* Travail à faire:
[1] Citez le passage de l'extrait sur la titularité des droits qui va de « Logiciels et inventions : qui » jusqu'à « par les tribunaux. ».
[2] D'après l'extrait sur la titularité des droits, pourquoi le contrat conserve-t-il toute son utilité ? Répondez en une à trois phrases.
[3] Indiquez si chacune des affirmations suivantes concorde avec l'extrait sur la titularité des droits, en répondant par oui ou par non et en citant les mots décisifs du texte : (a) l'ordonnance n°2021-1658 date du 15 décembre 2021 ; (b) avant cette ordonnance, les tribunaux appliquaient largement la dévolution légale ; (c) tout logiciel bénéficie de la protection du droit d'auteur, qu'il soit original ou non.

* Extrait retenu:
· · · · · · ·
Logiciels et inventions : qui est titulaire des droits de propriété intellectuelle ?
10 mars 2022.
Logiciels et inventions : extension de la dévolution des droits à l’employeur
L’ordonnance n°2021-1658 du 15 décembre 2021[1] étend le régime de dévolution légale à l’employeur des droits patrimoniaux sur les logiciels et les inventions brevetables créés par des personnes physiques qui ne sont pas titulaires d’un contrat de travail ou qui ne bénéficient pas du statut d’agent public.
Jusqu’à ce texte, une telle dévolution légale ne concernait que les créations et les inventions réalisées par les salariés et les agents publics. Elle était appliquée de manière restrictive par les tribunaux.
En créant les articles L. 113-9-1 et L. 611-7-1 du code de propriété intellectuelle (CPI), l’ordonnance étend le champ de cette dévolution légale au-delà des salariés et des agents publics, sans toutefois régler toutes les situations rencontrées dans la pratique. Le contrat conserve donc toute son utilité.
1/ La titularité des droits sur un logiciel et sur une invention brevetable créés par un salarié ou un agent public
En application de la directive concernant la protection juridique des programmes d’ordinateur du 14 mai 1991, codifiée en 2009, le logiciel est considéré comme une œuvre littéraire et bénéficie à ce titre de la protection du droit d’auteur, dès lors qu’il est original.
· · · · · · ·
* Données fournies:
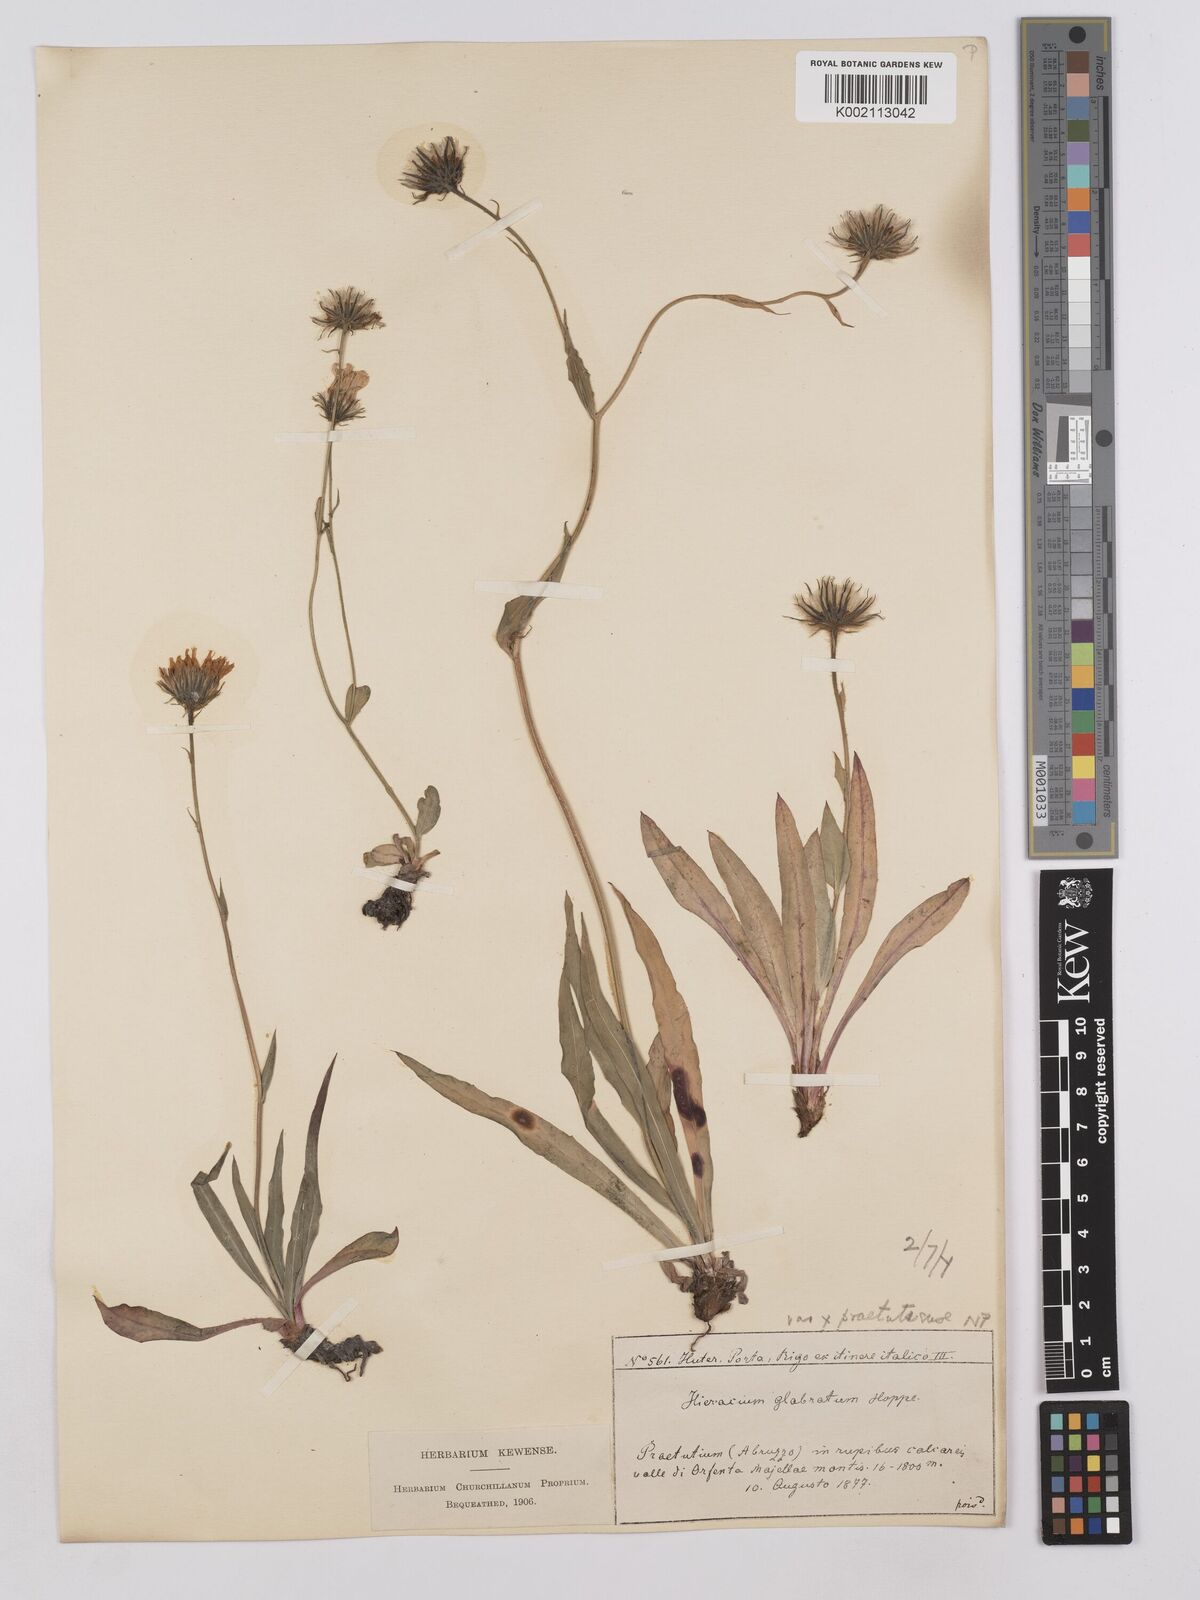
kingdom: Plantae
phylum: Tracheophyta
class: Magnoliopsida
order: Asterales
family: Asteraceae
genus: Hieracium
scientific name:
· · · · · · ·
* Réponses attendues:
[1]
Logiciels et inventions : qui est titulaire des droits de propriété intellectuelle ?
10 mars 2022.
Logiciels et inventions : extension de la dévolution des droits à l’employeur
L’ordonnance n°2021-1658 du 15 décembre 2021[1] étend le régime de dévolution légale à l’employeur des droits patrimoniaux sur les logiciels et les inventions brevetables créés par des personnes physiques qui ne sont pas titulaires d’un contrat de travail ou qui ne bénéficient pas du statut d’agent public.
Jusqu’à ce texte, une telle dévolution légale ne concernait que les créations et les inventions réalisées par les salariés et les agents publics. Elle était appliquée de manière restrictive par les tribunaux.

[2] Le contrat conserve toute son utilité parce que l'ordonnance ne règle pas toutes les situations rencontrées dans la pratique. Elle crée les articles L. 113-9-1 et L. 611-7-1 du code de propriété intellectuelle (CPI) et étend la dévolution légale au-delà des salariés et des agents publics, mais sans couvrir tous les cas.

[3]
(a) Oui : « L’ordonnance n°2021-1658 du 15 décembre 2021 ».
(b) Non : « Elle était appliquée de manière restrictive par les tribunaux. »
(c) Non : « bénéficie à ce titre de la protection du droit d’auteur, dès lors qu’il est original ».